Reforms in WTO

Reforms in WTO

News: The recently concluded meeting of the G20 working group on trade and investment focused on the important issue of WTO reform.

Why was WTO started? What are the modern day concerns?
• The world around 50 years ago valued economic interdependence with the belief that such interdependence would deter security confrontation. The WTO, created in that era, was aimed at legalising and policing economic interdependence.
• However, today’s world is dominated by geoeconomic considerations and heightened securitisation of international economic relations.

Which challenges faced by WTO require reforms?
• The rise of unilateralism in international economic relations, particularly by developed countries like the US
• Economic policies such as industrial subsidies and local content requirements that violate WTO rules
• Weakening of trade multilateralism in favor of external plurilateral alignments, and neglect and disregard for WTO laws and rules by certain countries. 
• The presence of special and differential treatment (SDT) principles in WTO agreements. SDT provisions give special rights to developing countries and obligate developed countries to treat the former more favourably. However, only 21% of the SDT provisions in various WTO agreements oblige developed countries to actually provide differential treatment to developing countries. Therefore, SDT provisions
need to be given more teeth and any effort to weaken this treaty-embedded right in the name of WTO reform should be opposed.
• To reinvigorate the WTO, reform needs to cover all three pillars.
• Of particular note is the need for a permanent solution to the crisis of the WTO’s Appellate Body and dispute settlement system.
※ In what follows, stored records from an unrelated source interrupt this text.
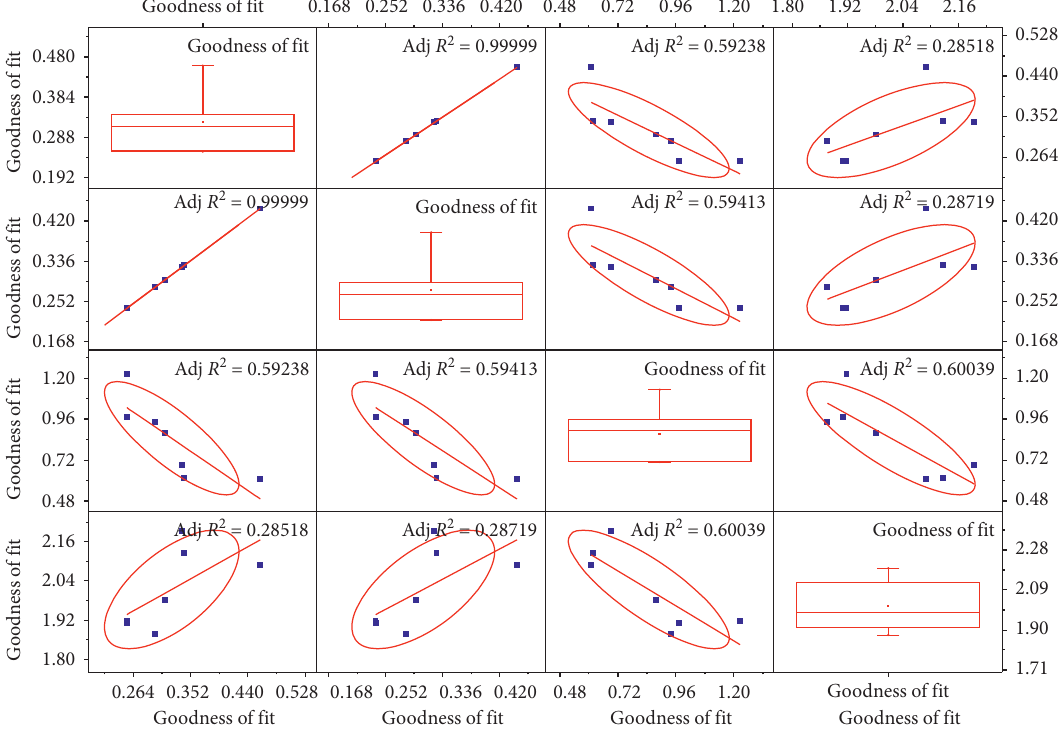
Figure 6: Summary of dynamic evaluation regression model overall test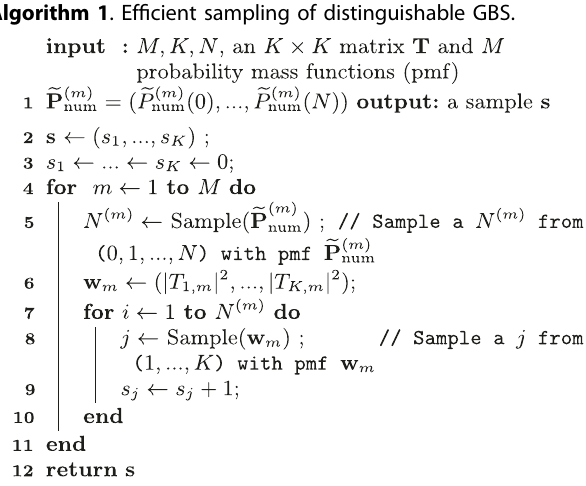
Algorithm 1 . Ef fi cient sampling of distinguishable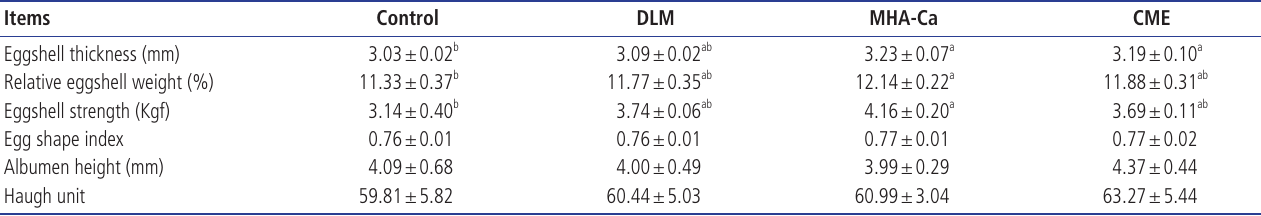
Table 4. Effects of different methionine sources on egg quality of broiler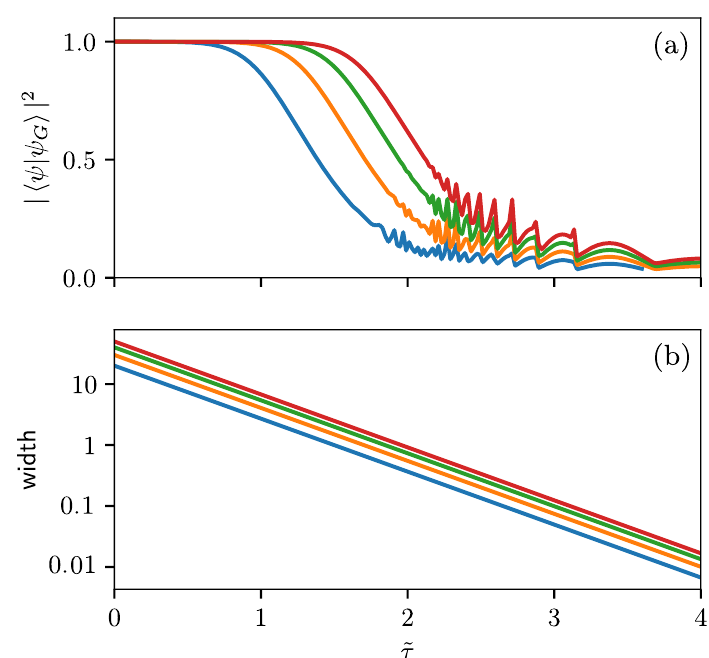
( τ ) and ψ ( τ ) and (b) the Figure 6: Time evolution of (a) the overlap between ψ G wave packet width for four different values of initial width. The drop in overlap ( τ ) becoming of the same order as the lattice coincides with the width of ψ G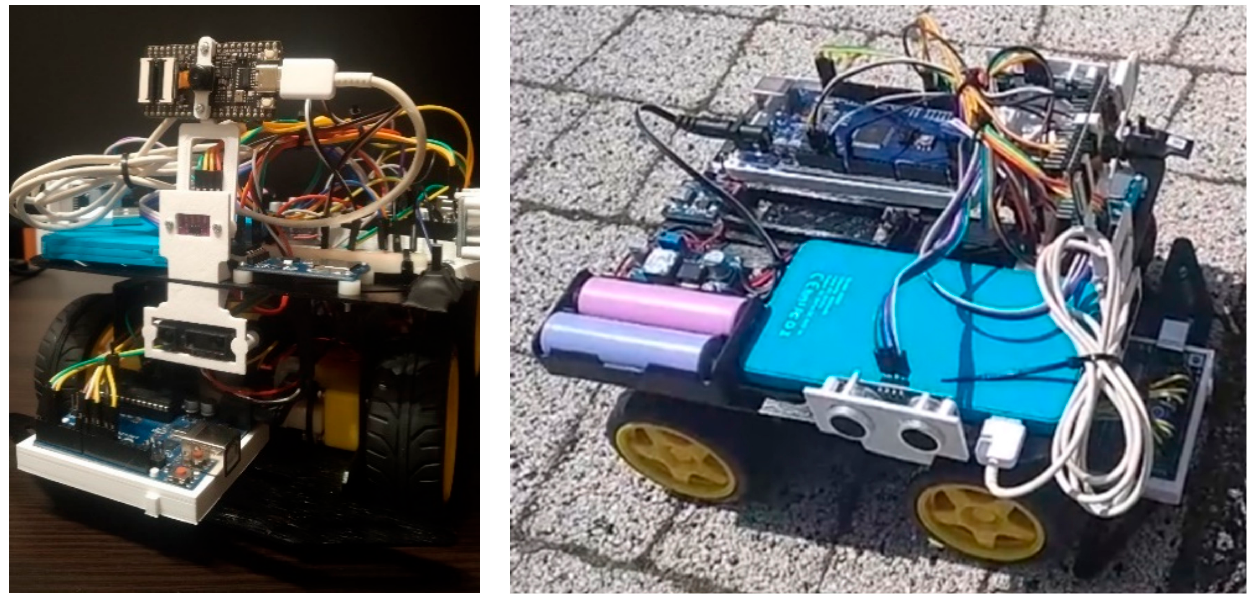
Figure 16. The real structure of platform.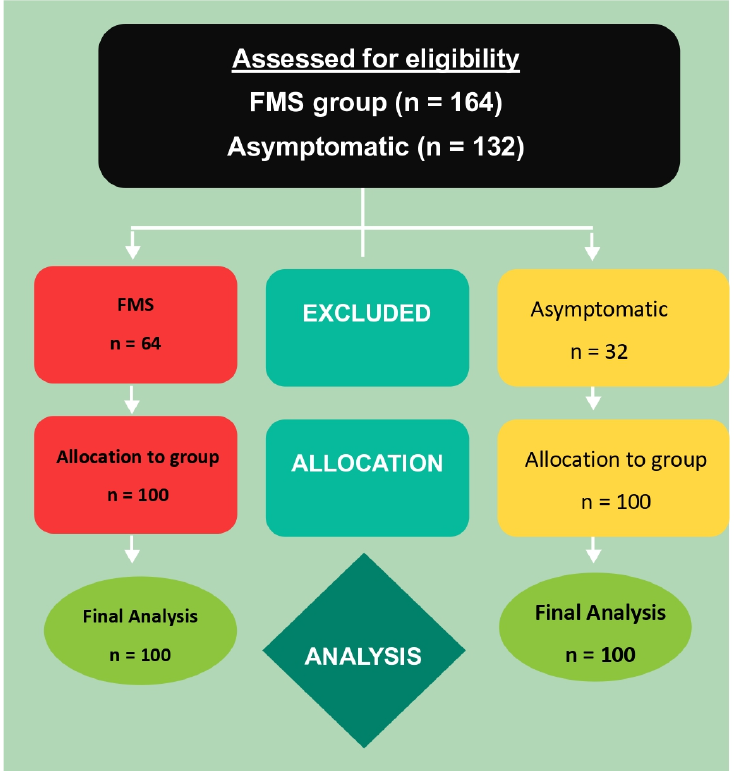
Figure 4. Consort flow of the cross-sectional study.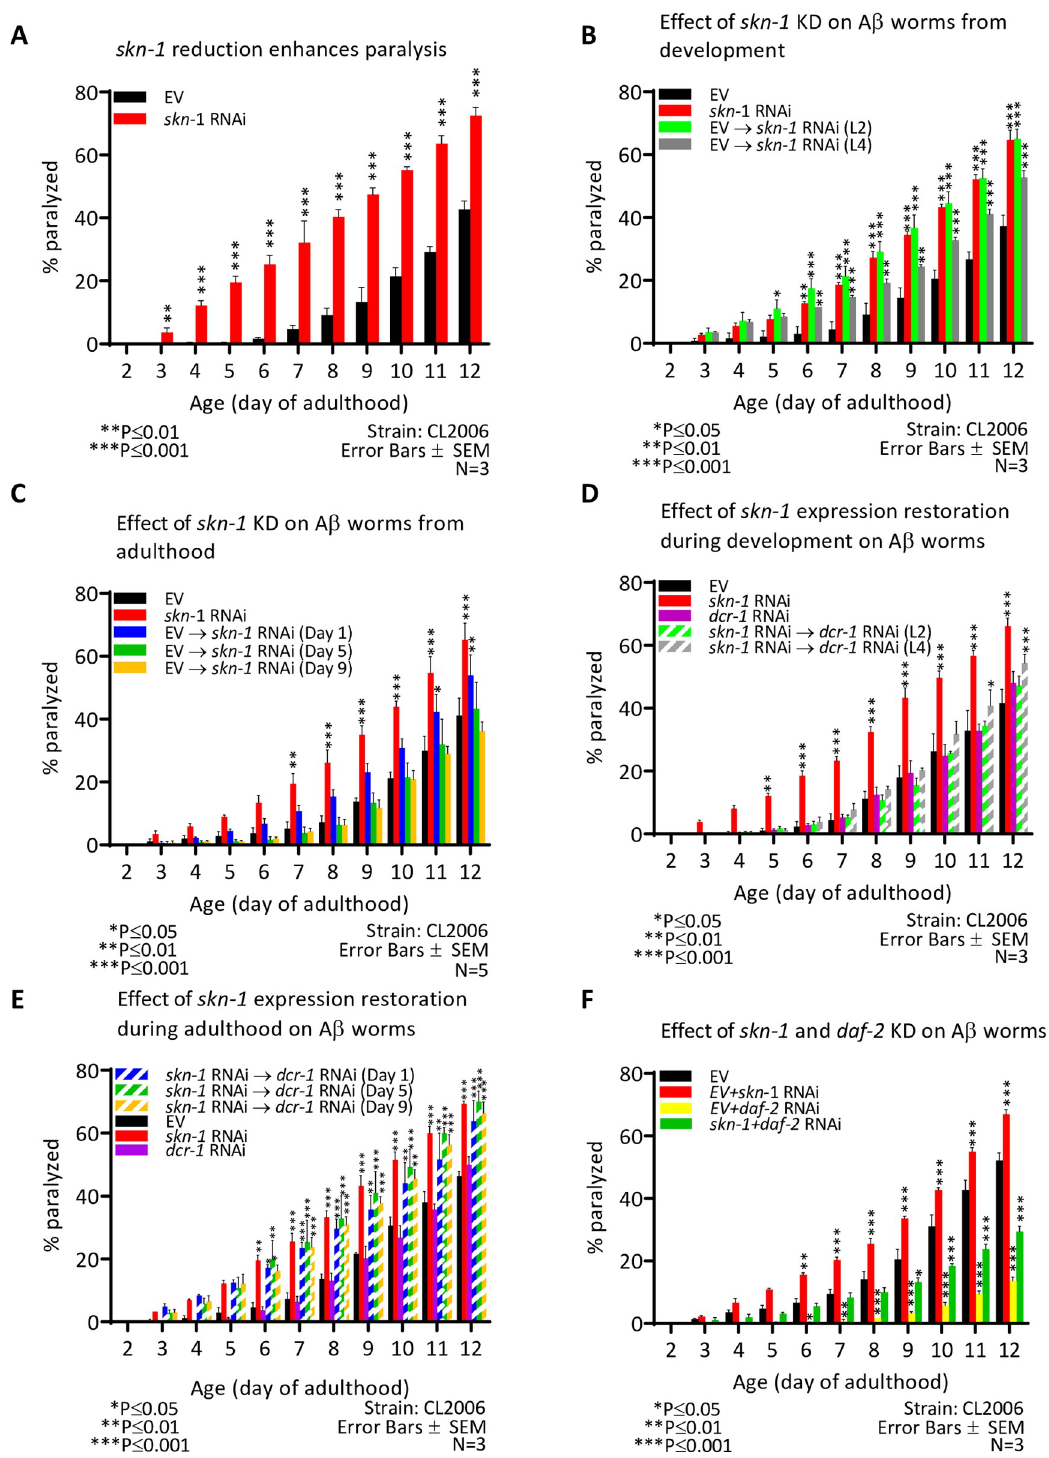
Fig 2. skn-1 is foremost important from late stages of larval development through day 1 of adulthood to protect against A β - induced proteotoxicity. ( A ) The knockdown of skn-1 significantly enhances the rate of paralysis of A β worms as observed in three independent repeats (p < 0.001 see also S2C Fig). EV: n = 282, 78 censored; skn-1 RNAi: n = 352, 8 censored. ( B ) Treating A β worms with skn-1 RNAi from the L2 larval stage enhances the rate of paralysis as efficiently as lifelong treatment with skn-1 RNAi. In contrast, knocking down skn-1 RNAi from the L4 larval stage less pronouncedly, but significantly enhances the rate of paralysis.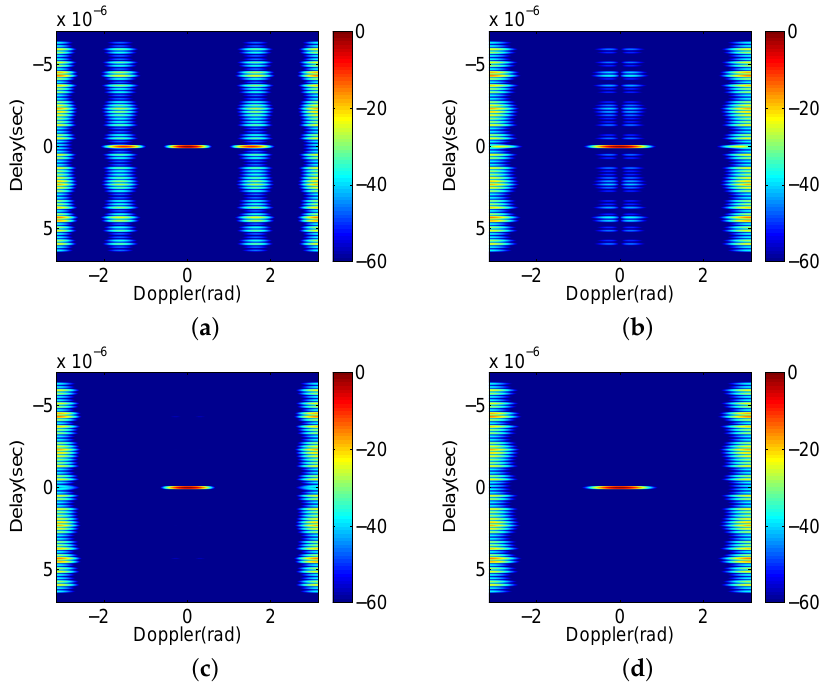
Figure 6. The ambiguity functions of ( a ) MBD algorithm; ( b ) SBD algorithm; ( c ) GBD procedure; ( d ) BD algorithm. (the unit of colorbar is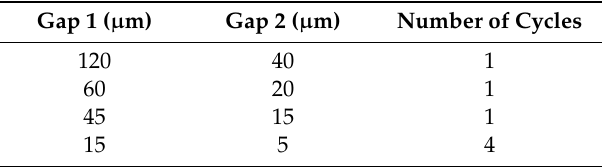
Table 1. Gap distance between rolls during calendering process.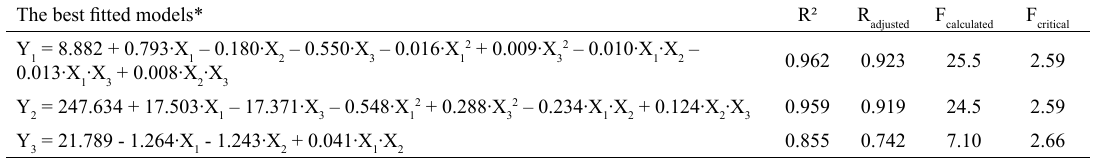
Table 4. Prediction of mechanical properties for the biocomposites by fitting models with the obtained data. The best fitted models*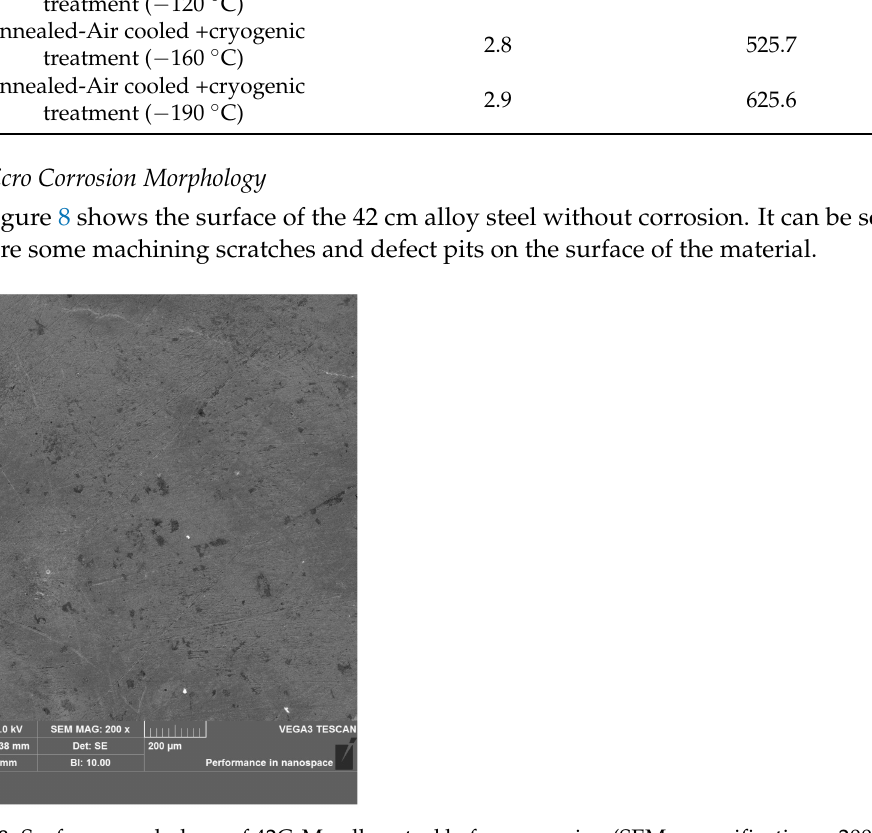
Figure 8. Surface morphology of 42CrMo alloy steel before corrosion (SEM, magnification ×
What is the WTO’s appellate body?
• The WTO Appellate Body is a standing body of seven members that hears appeals from reports issued by panels in disputes brought by WTO members.
• The members are appointed by the DSB for four-year terms and have expertise in law, international trade and the covered agreements.
• The Appellate Body can uphold, modify or reverse the legal findings and conclusions of a panel, and its reports are adopted by the DSB unless all members decide not to do so.
• However, the body remains paralysed since 2019 which is part of the US’s overall game plan to dilute the policing part of the WTO to pursue trade unilateralism without many checks. The remaining G20 countries need to either persuade the US or resurrect the appellate body without the US.

Way Forward
• Trade multilateralism might be out of fashion, but remains of vital salience for countries like India. Therefore, under its Presidency of the G20, India should work with others to drive the WTO reforms agenda aimed at making trade multilateralism inclusive.